Detectives from the Police Central e-Crime Unit (PCeU) arrested three people in connection with using ransomware to blackmail people.

It has been alleged that computer users were targeted and led to believe that they were required to pay a fine as part of an ongoing police inquiry – with the hackers using a popup page containing the Metropolitan Police logo to force users to pay up to £100 to retrieve the data on their computer.

It has also emerged that cybercriminals in the US are also adopting this tactic, using the FBI’s logo to trick and then defraud users.

Paul Davis, Director of Europe at FireEye has made the following comments:

With more people waking up to the realities of spear phishing and other methods of attack on their data – ransomware is looking like the next logical step in social engineering. And that is a very frightening prospect indeed. While this type of scam has been around for quite some time, recent incidents on both sides of the Atlantic suggest that hackers are increasingly making it part of their ongoing quest to capture valuable data.

Worryingly, the panic created in people who happen to visit the wrong website at the wrong time could make them succumb to the financial demands of cybercriminals simply to avoid embarrassment.

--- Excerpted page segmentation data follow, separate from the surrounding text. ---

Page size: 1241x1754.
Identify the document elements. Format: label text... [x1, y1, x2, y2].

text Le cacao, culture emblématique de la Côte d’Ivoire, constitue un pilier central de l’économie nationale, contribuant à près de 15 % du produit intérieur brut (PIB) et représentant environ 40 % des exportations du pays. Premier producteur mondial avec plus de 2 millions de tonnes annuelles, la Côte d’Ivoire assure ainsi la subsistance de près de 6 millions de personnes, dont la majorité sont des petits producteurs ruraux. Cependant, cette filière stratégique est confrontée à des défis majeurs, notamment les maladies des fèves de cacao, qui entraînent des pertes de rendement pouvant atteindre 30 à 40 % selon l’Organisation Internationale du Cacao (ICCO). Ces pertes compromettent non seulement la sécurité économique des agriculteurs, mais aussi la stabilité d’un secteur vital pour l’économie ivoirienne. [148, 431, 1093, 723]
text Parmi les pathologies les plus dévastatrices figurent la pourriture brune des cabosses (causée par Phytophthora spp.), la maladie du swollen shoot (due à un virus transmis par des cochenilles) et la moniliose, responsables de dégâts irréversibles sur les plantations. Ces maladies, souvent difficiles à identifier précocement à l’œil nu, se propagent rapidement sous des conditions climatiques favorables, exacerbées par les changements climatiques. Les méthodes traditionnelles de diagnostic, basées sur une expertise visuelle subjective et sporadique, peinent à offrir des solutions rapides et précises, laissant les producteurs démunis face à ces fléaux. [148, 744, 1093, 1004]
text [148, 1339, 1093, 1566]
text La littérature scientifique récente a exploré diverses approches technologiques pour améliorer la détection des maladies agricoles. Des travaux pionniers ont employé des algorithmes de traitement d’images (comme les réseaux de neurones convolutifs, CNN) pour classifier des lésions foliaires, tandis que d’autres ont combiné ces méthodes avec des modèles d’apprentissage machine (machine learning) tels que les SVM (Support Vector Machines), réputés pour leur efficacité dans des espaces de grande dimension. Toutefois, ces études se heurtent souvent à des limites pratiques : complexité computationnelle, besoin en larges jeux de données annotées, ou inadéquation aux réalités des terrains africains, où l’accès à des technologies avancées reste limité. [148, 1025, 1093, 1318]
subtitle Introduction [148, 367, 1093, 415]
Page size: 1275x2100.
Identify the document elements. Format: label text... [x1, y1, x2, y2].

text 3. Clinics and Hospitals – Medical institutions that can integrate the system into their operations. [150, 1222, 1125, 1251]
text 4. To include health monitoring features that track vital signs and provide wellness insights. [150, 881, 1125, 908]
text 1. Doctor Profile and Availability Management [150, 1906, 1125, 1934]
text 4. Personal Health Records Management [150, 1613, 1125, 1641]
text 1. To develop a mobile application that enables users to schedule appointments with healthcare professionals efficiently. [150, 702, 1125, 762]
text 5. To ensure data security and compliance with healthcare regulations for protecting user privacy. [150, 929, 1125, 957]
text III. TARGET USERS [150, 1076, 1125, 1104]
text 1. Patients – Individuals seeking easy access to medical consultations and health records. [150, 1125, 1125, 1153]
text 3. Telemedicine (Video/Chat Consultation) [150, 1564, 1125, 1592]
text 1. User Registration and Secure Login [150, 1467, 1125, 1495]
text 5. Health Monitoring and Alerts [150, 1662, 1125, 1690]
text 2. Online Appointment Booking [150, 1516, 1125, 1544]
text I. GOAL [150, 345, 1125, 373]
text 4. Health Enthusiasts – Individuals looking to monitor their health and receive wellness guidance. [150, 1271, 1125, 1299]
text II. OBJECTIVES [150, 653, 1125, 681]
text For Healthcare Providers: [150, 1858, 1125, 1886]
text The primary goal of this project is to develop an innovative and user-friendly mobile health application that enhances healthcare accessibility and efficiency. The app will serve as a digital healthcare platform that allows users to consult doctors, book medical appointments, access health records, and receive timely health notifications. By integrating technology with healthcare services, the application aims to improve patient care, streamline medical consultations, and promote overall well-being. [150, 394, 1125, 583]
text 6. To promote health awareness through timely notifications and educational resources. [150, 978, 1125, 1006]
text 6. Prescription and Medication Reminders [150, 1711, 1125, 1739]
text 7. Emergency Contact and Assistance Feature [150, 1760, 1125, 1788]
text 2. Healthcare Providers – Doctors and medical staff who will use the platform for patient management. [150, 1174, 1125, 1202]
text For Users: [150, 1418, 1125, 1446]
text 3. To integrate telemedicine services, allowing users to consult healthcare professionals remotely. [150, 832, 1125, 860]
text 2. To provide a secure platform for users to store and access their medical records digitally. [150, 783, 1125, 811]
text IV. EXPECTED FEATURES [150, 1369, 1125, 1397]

Though it is arguably a scam targeted at consumers, ransomware can easily find its way onto the corporate network – paving the way for larger-scale attacks against organisations. With employees increasingly browsing social networking websites and opening email attachments from strangers, they are fast becoming a real threat to IT security – after all, it takes just one person to click the wrong link for malware to infect the entire system. The information that is harvested and held to ransom can then be sold on to other hackers who really know how to use it.

As with all sophisticated, elaborate IT security threats, the only way to ensure the most robust protection for the corporate network – without imposing a blanket ban on personal internet use – is for organsiations to have a comprehensive security solution in place across the entire IT estate.

It’s been said time and time again that traditional perimeter solutions are not strong enough to fight the calibre of threats that we are seeing today, and advanced security tools must be used to protect all potential vectors of attack. Only then can IT teams be sure that all bases are covered, even in the event that one employee slips up.